[Stored dataset items]
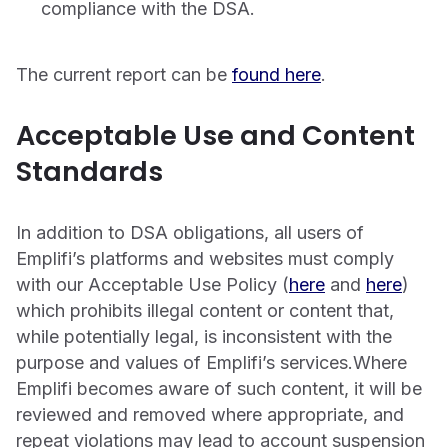
compliance with the DSA.
The current report can be
found here
.
Acceptable Use and Content
Standards
In addition to DSA obligations, all users of
Emplifi’s platforms and websites must comply
with our Acceptable Use Policy (
here
and
here
)
which prohibits illegal content or content that,
while potentially legal, is inconsistent with the
purpose and values of Emplifi’s services.Where
Emplifi becomes aware of such content, it will be
reviewed and removed where appropriate, and
repeat violations may lead to account suspension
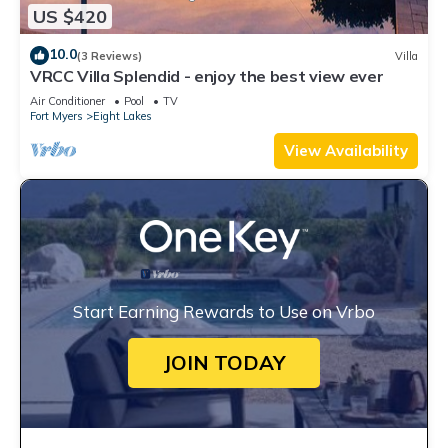
US $420
10.0
(3 Reviews)
Villa
VRCC Villa Splendid - enjoy the best view ever
Air Conditioner
Pool
TV
Fort Myers
Eight Lakes
View Availability
Start Earning Rewards to Use on Vrbo
JOIN TODAY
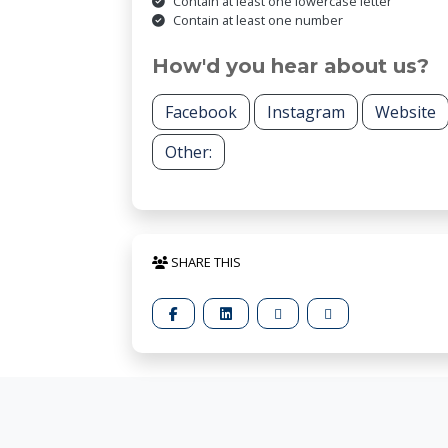
Contain at least one lowercase letter
Contain at least one number
How'd you hear about us?
Facebook
Instagram
Website
Other:
SHARE THIS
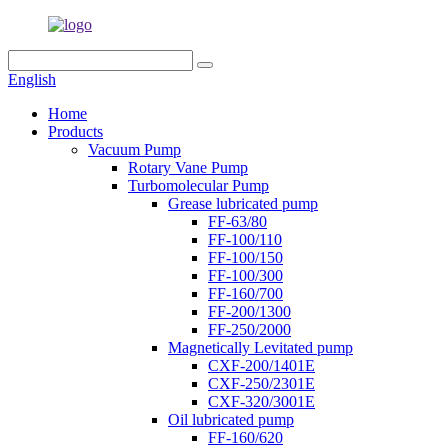
English
Home
Products
Vacuum Pump
Rotary Vane Pump
Turbomolecular Pump
Grease lubricated pump
FF-63/80
FF-100/110
FF-100/150
FF-100/300
FF-160/700
FF-200/1300
FF-250/2000
Magnetically Levitated pump
CXF-200/1401E
CXF-250/2301E
CXF-320/3001E
Oil lubricated pump
FF-160/620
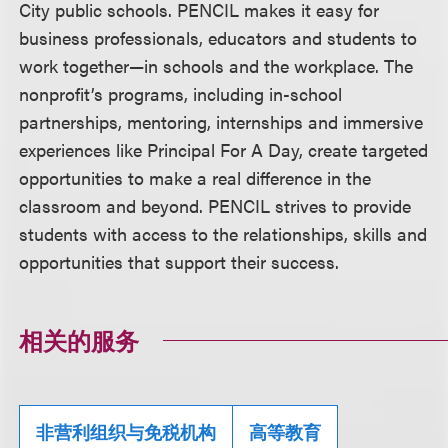
City public schools. PENCIL makes it easy for
business professionals, educators and students to
work together—in schools and the workplace. The
nonprofit’s programs, including in-school
partnerships, mentoring, internships and immersive
experiences like Principal For A Day, create targeted
opportunities to make a real difference in the
classroom and beyond. PENCIL strives to provide
students with access to the relationships, skills and
opportunities that support their success.
相关的服务
非营利组织与免税机构
高等教育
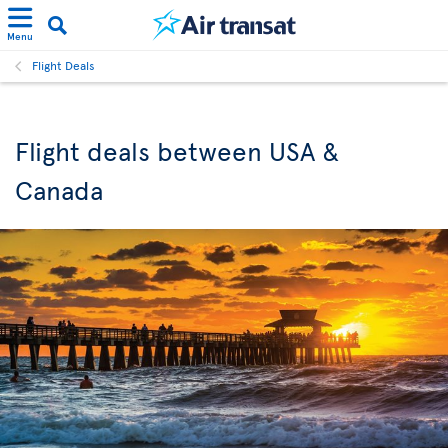
Menu
Flight Deals
Flight deals between USA &
Canada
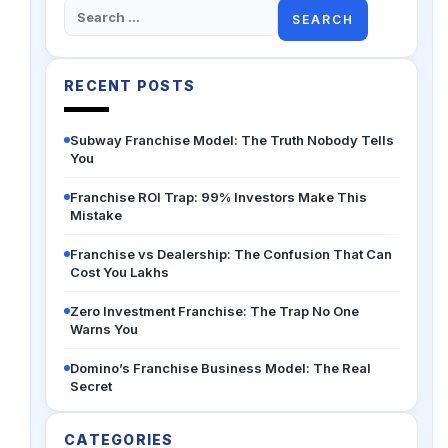
Search
for:
RECENT POSTS
Subway Franchise Model: The Truth Nobody Tells
You
Franchise ROI Trap: 99% Investors Make This
Mistake
Franchise vs Dealership: The Confusion That Can
Cost You Lakhs
Zero Investment Franchise: The Trap No One
Warns You
Domino’s Franchise Business Model: The Real
Secret
CATEGORIES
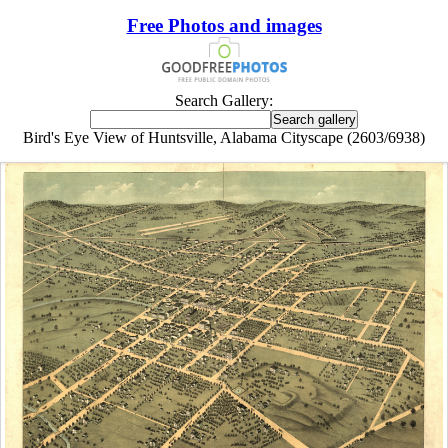
Free Photos and images
Search Gallery:
Bird's Eye View of Huntsville, Alabama Cityscape (2603/6938)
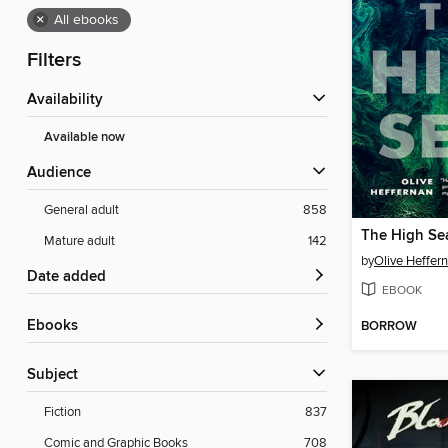
×
All ebooks
Filters
Availability
Available now
Audience
General adult
858
The High Se
Mature adult
142
by
Olive Heffer
Date added
EBOOK
ebooks
BORROW
Subject
Fiction
837
Comic and Graphic Books
708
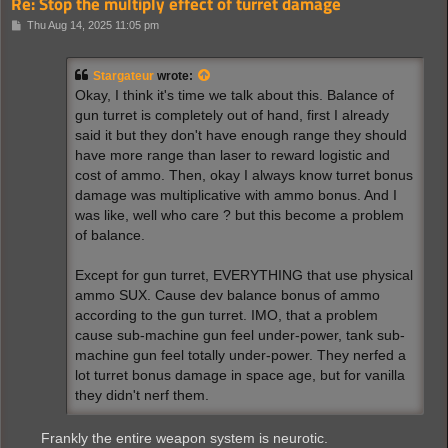
Re: Stop the multiply effect of turret damage
P
Thu Aug 14, 2025 11:05 pm
o
s
t
Stargateur
wrote:
Okay, I think it's time we talk about this. Balance of
gun turret is completely out of hand, first I already
said it but they don't have enough range they should
have more range than laser to reward logistic and
cost of ammo. Then, okay I always know turret bonus
damage was multiplicative with ammo bonus. And I
was like, well who care ? but this become a problem
of balance.
Except for gun turret, EVERYTHING that use physical
ammo SUX. Cause dev balance bonus of ammo
according to the gun turret. IMO, that a problem
cause sub-machine gun feel under-power, tank sub-
machine gun feel totally under-power. They nerfed a
lot turret bonus damage in space age, but for vanilla
they didn't nerf them.
Frankly the entire weapon system is neurotic.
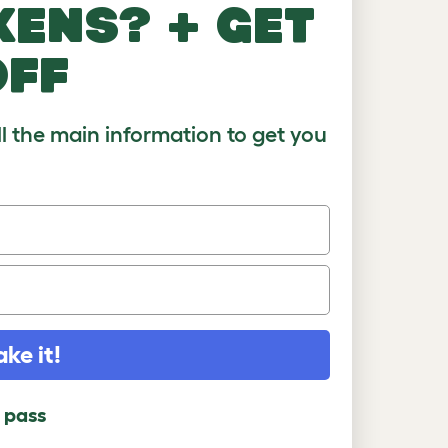
kens? + get
)
8-10
10+
off
ll the main information to get you
ake it!
l pass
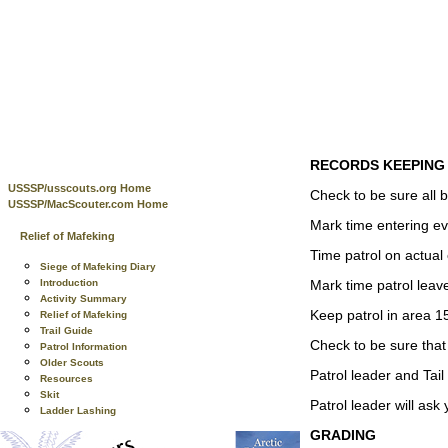
RECORDS KEEPING
USSSP/usscouts.org Home
Check to be sure all 
USSSP/MacScouter.com Home
Mark time entering ev
Relief of Mafeking
Time patrol on actual
Siege of Mafeking Diary
Mark time patrol leav
Introduction
Activity Summary
Keep patrol in area 15
Relief of Mafeking
Trail Guide
Check to be sure that 
Patrol Information
Older Scouts
Patrol leader and Tail
Resources
Skit
Patrol leader will ask
Ladder Lashing
GRADING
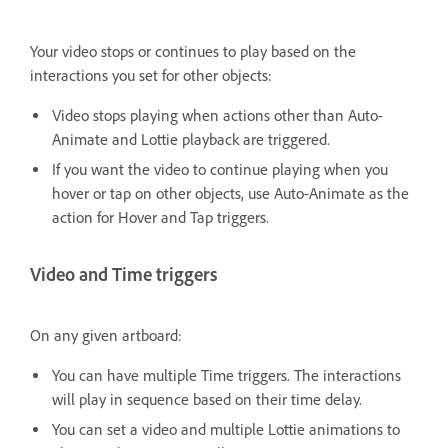
Your video stops or continues to play based on the
interactions you set for other objects:
Video stops playing w
hen actions other than Auto-
Animate and Lottie playback are triggered.
If you want the video to continue playing when you
hover or tap on other objects, use Auto-Animate as the
action for Hover and Tap triggers.
Video and Time triggers
On any given artboard:
You can have multiple Time triggers. The interactions
will play in sequence based on their time delay.
You can set a video and multiple Lottie animations to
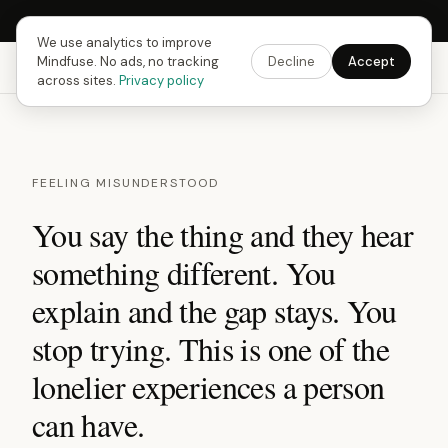
Next Fusing Hour in
14
h
57
m
14
s
Get the app →
We use analytics to improve
Mindfuse. No ads, no tracking
Decline
Accept
Mindfuse
Explore
Feedback
Download
across sites.
Privacy policy
FEELING MISUNDERSTOOD
You say the thing and they hear
something different. You
explain and the gap stays. You
stop trying. This is one of the
lonelier experiences a person
can have.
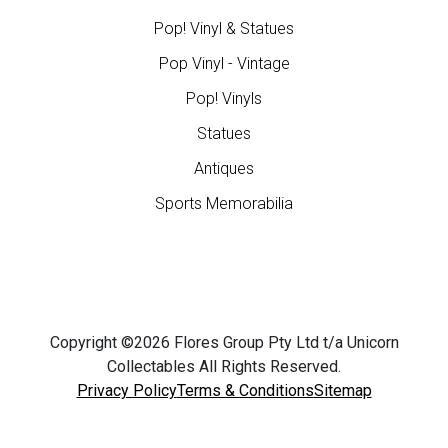
Pop! Vinyl & Statues
Pop Vinyl - Vintage
Pop! Vinyls
Statues
Antiques
Sports Memorabilia
Copyright ©2026 Flores Group Pty Ltd t/a Unicorn
Collectables All Rights Reserved.
Privacy Policy
Terms & Conditions
Sitemap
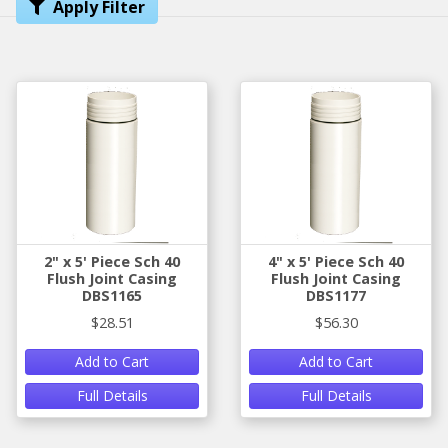
Apply Filter
2" x 5' Piece Sch 40
4" x 5' Piece Sch 40
Flush Joint Casing
Flush Joint Casing
DBS1165
DBS1177
$28.51
$56.30
Add to Cart
Add to Cart
Full Details
Full Details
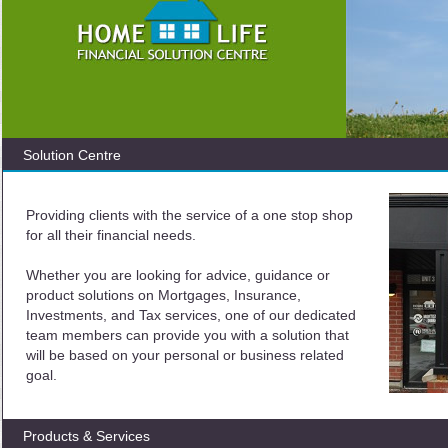
Solution Centre
Providing clients with the service of a one stop shop
for all their financial needs.
Whether you are looking for advice, guidance or
product solutions on Mortgages, Insurance,
Investments, and Tax services, one of our dedicated
team members can provide you with a solution that
will be based on your personal or business related
goal.
Products & Services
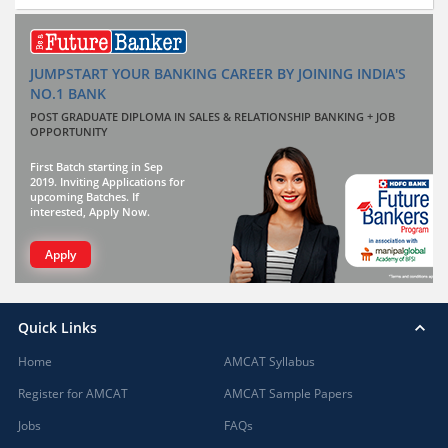
JUMPSTART YOUR BANKING CAREER BY JOINING INDIA'S
NO.1 BANK
POST GRADUATE DIPLOMA IN SALES & RELATIONSHIP BANKING + JOB
OPPORTUNITY
First Batch starting in Sep
2019. Inviting Applications for
upcoming Batches. If
interested, Apply Now.
Apply
Quick Links
Home
AMCAT Syllabus
Register for AMCAT
AMCAT Sample Papers
Jobs
FAQs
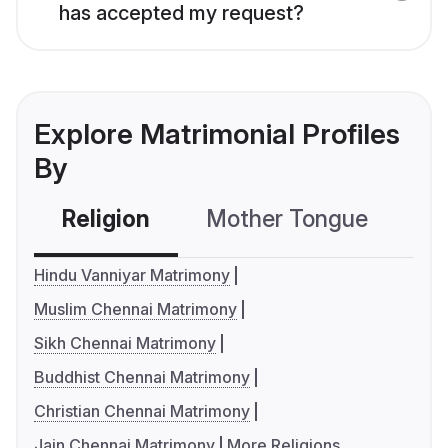
has accepted my request?
Explore Matrimonial Profiles
By
Religion
Mother Tongue
C
Hindu Vanniyar Matrimony
Muslim Chennai Matrimony
Sikh Chennai Matrimony
Buddhist Chennai Matrimony
Christian Chennai Matrimony
Jain Chennai Matrimony
More Religions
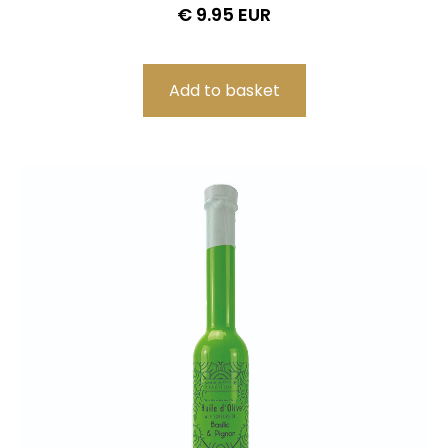
€ 9.95 EUR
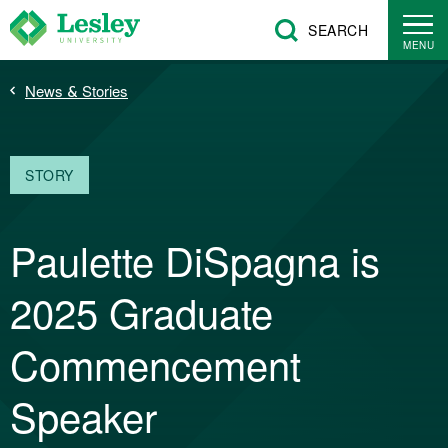
Skip
SEARCH
to
MENU
main
Breadcrumb
News & Stories
content
STORY
Paulette DiSpagna is
2025 Graduate
Commencement
Speaker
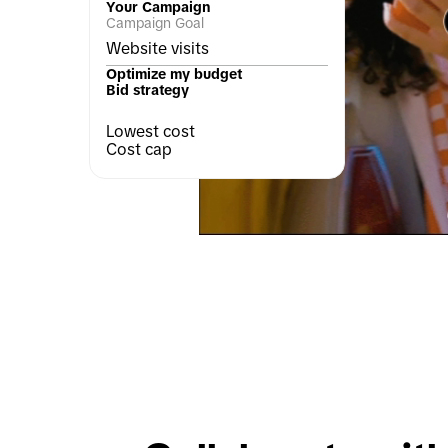
Your Campaign
Campaign Goal
Website visits
Optimize my budget
Bid strategy
Lowest cost
Cost cap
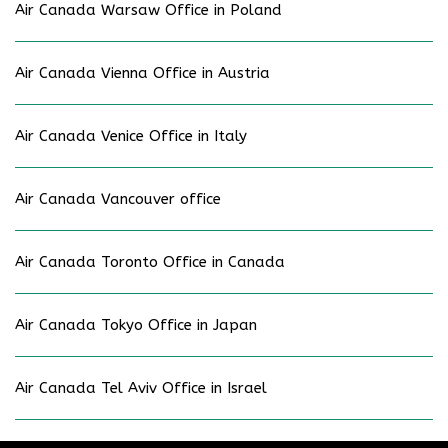
Air Canada Warsaw Office in Poland
Air Canada Vienna Office in Austria
Air Canada Venice Office in Italy
Air Canada Vancouver office
Air Canada Toronto Office in Canada
Air Canada Tokyo Office in Japan
Air Canada Tel Aviv Office in Israel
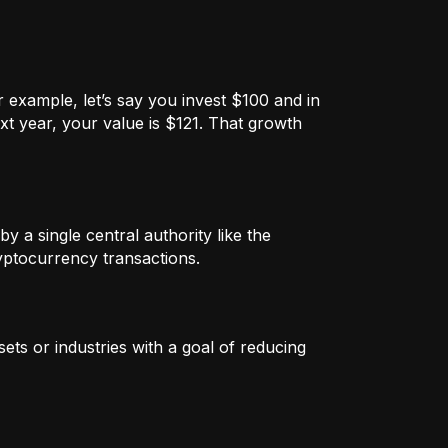
 example, let’s say you invest $100 and in
xt year, your value is $121. That growth
by a single central authority like the
ryptocurrency transactions.
ets or industries with a goal of reducing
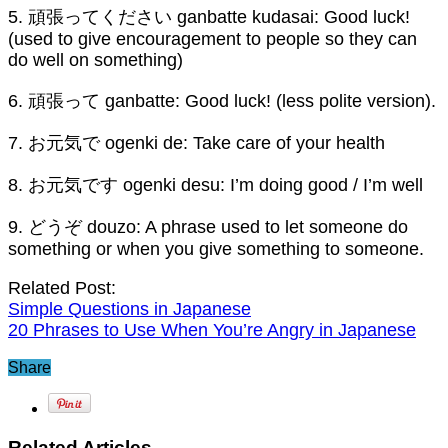
5. 頑張ってください ganbatte kudasai: Good luck!
(used to give encouragement to people so they can
do well on something)
6. 頑張って ganbatte: Good luck! (less polite version).
7. お元気で ogenki de: Take care of your health
8. お元気です ogenki desu: I’m doing good / I’m well
9. どうぞ douzo: A phrase used to let someone do
something or when you give something to someone.
Related Post:
Simple Questions in Japanese
20 Phrases to Use When You’re Angry in Japanese
Share
Related Articles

▶ Task instructions
Please print every record above exactly, but leave the pictures out.

▶ Solved problem
compliance with the DSA.
The current report can be
found here
.
Acceptable Use and Content
Standards
In addition to DSA obligations, all users of
Emplifi’s platforms and websites must comply
with our Acceptable Use Policy (
here
and
here
)
which prohibits illegal content or content that,
while potentially legal, is inconsistent with the
purpose and values of Emplifi’s services.Where
Emplifi becomes aware of such content, it will be
reviewed and removed where appropriate, and
repeat violations may lead to account suspension
US $420
10.0
(3 Reviews)
Villa
VRCC Villa Splendid - enjoy the best view ever
Air Conditioner
Pool
TV
Fort Myers
Eight Lakes
View Availability
Start Earning Rewards to Use on Vrbo
JOIN TODAY
Contain at least one lowercase letter
Contain at least one number
How'd you hear about us?
Facebook
Instagram
Website
Other:
SHARE THIS
English
Home
Products
Vacuum Pump
Rotary Vane Pump
Turbomolecular Pump
Grease lubricated pump
FF-63/80
FF-100/110
FF-100/150
FF-100/300
FF-160/700
FF-200/1300
FF-250/2000
Magnetically Levitated pump
CXF-200/1401E
CXF-250/2301E
CXF-320/3001E
Oil lubricated pump
FF-160/620
City public schools. PENCIL makes it easy for
business professionals, educators and students to
work together—in schools and the workplace. The
nonprofit’s programs, including in-school
partnerships, mentoring, internships and immersive
experiences like Principal For A Day, create targeted
opportunities to make a real difference in the
classroom and beyond. PENCIL strives to provide
students with access to the relationships, skills and
opportunities that support their success.
相关的服务
非营利组织与免税机构
高等教育
Menu
Flight Deals
Flight deals between USA &
Canada
Search
for:
RECENT POSTS
Subway Franchise Model: The Truth Nobody Tells
You
Franchise ROI Trap: 99% Investors Make This
Mistake
Franchise vs Dealership: The Confusion That Can
Cost You Lakhs
Zero Investment Franchise: The Trap No One
Warns You
Domino’s Franchise Business Model: The Real
Secret
CATEGORIES
Free Photos and images
Search Gallery:
Bird's Eye View of Huntsville, Alabama Cityscape (2603/6938)
×
All ebooks
Filters
Availability
Available now
Audience
General adult
858
The High Se
Mature adult
142
by
Olive Heffer
Date added
EBOOK
ebooks
BORROW
Subject
Fiction
837
Comic and Graphic Books
708
Re: Stop the multiply effect of turret damage
P
Thu Aug 14, 2025 11:05 pm
o
s
t
Stargateur
wrote:
Okay, I think it's time we talk about this. Balance of
gun turret is completely out of hand, first I already
said it but they don't have enough range they should
have more range than laser to reward logistic and
cost of ammo. Then, okay I always know turret bonus
damage was multiplicative with ammo bonus. And I
was like, well who care ? but this become a problem
of balance.
Except for gun turret, EVERYTHING that use physical
ammo SUX. Cause dev balance bonus of ammo
according to the gun turret. IMO, that a problem
cause sub-machine gun feel under-power, tank sub-
machine gun feel totally under-power. They nerfed a
lot turret bonus damage in space age, but for vanilla
they didn't nerf them.
Frankly the entire weapon system is neurotic.
kens? + get
)
8-10
10+
off
ll the main information to get you
ake it!
l pass
RECORDS KEEPING
USSSP/usscouts.org Home
Check to be sure all 
USSSP/MacScouter.com Home
Mark time entering ev
Relief of Mafeking
Time patrol on actual
Siege of Mafeking Diary
Mark time patrol leav
Introduction
Activity Summary
Keep patrol in area 15
Relief of Mafeking
Trail Guide
Check to be sure that 
Patrol Information
Older Scouts
Patrol leader and Tail
Resources
Skit
Patrol leader will ask
Ladder Lashing
GRADING
Your video stops or continues to play based on the
interactions you set for other objects:
Video stops playing w
hen actions other than Auto-
Animate and Lottie playback are triggered.
If you want the video to continue playing when you
hover or tap on other objects, use Auto-Animate as the
action for Hover and Tap triggers.
Video and Time triggers
On any given artboard:
You can have multiple Time triggers. The interactions
will play in sequence based on their time delay.
You can set a video and multiple Lottie animations to
Next Fusing Hour in
14
h
57
m
14
s
Get the app →
We use analytics to improve
Mindfuse. No ads, no tracking
Decline
Accept
Mindfuse
Explore
Feedback
Download
across sites.
Privacy policy
FEELING MISUNDERSTOOD
You say the thing and they hear
something different. You
explain and the gap stays. You
stop trying. This is one of the
lonelier experiences a person
can have.
Pop! Vinyl & Statues
Pop Vinyl - Vintage
Pop! Vinyls
Statues
Antiques
Sports Memorabilia
Copyright ©2026 Flores Group Pty Ltd t/a Unicorn
Collectables All Rights Reserved.
Privacy Policy
Terms & Conditions
Sitemap
Apply Filter
2" x 5' Piece Sch 40
4" x 5' Piece Sch 40
Flush Joint Casing
Flush Joint Casing
DBS1165
DBS1177
$28.51
$56.30
Add to Cart
Add to Cart
Full Details
Full Details
Solution Centre
Providing clients with the service of a one stop shop
for all their financial needs.
Whether you are looking for advice, guidance or
product solutions on Mortgages, Insurance,
Investments, and Tax services, one of our dedicated
team members can provide you with a solution that
will be based on your personal or business related
goal.
Products & Services
JUMPSTART YOUR BANKING CAREER BY JOINING INDIA'S
NO.1 BANK
POST GRADUATE DIPLOMA IN SALES & RELATIONSHIP BANKING + JOB
OPPORTUNITY
First Batch starting in Sep
2019. Inviting Applications for
upcoming Batches. If
interested, Apply Now.
Apply
Quick Links
Home
AMCAT Syllabus
Register for AMCAT
AMCAT Sample Papers
Jobs
FAQs
has accepted my request?
Explore Matrimonial Profiles
By
Religion
Mother Tongue
C
Hindu Vanniyar Matrimony
Muslim Chennai Matrimony
Sikh Chennai Matrimony
Buddhist Chennai Matrimony
Christian Chennai Matrimony
Jain Chennai Matrimony
More Religions
€ 9.95 EUR
Skip
SEARCH
to
MENU
main
Breadcrumb
News & Stories
content
STORY
Paulette DiSpagna is
2025 Graduate
Commencement
Speaker
Your Campaign
Campaign Goal
Website visits
Optimize my budget
Bid strategy
Lowest cost
Cost cap
Air Canada Warsaw Office in Poland
Air Canada Vienna Office in Austria
Air Canada Venice Office in Italy
Air Canada Vancouver office
Air Canada Toronto Office in Canada
Air Canada Tokyo Office in Japan
Air Canada Tel Aviv Office in Israel
 example, let’s say you invest $100 and in
xt year, your value is $121. That growth
by a single central authority like the
ryptocurrency transactions.
ets or industries with a goal of reducing
5. 頑張ってください ganbatte kudasai: Good luck!
(used to give encouragement to people so they can
do well on something)
6. 頑張って ganbatte: Good luck! (less polite version).
7. お元気で ogenki de: Take care of your health
8. お元気です ogenki desu: I’m doing good / I’m well
9. どうぞ douzo: A phrase used to let someone do
something or when you give something to someone.
Related Post:
Simple Questions in Japanese
20 Phrases to Use When You’re Angry in Japanese
Share
Related Articles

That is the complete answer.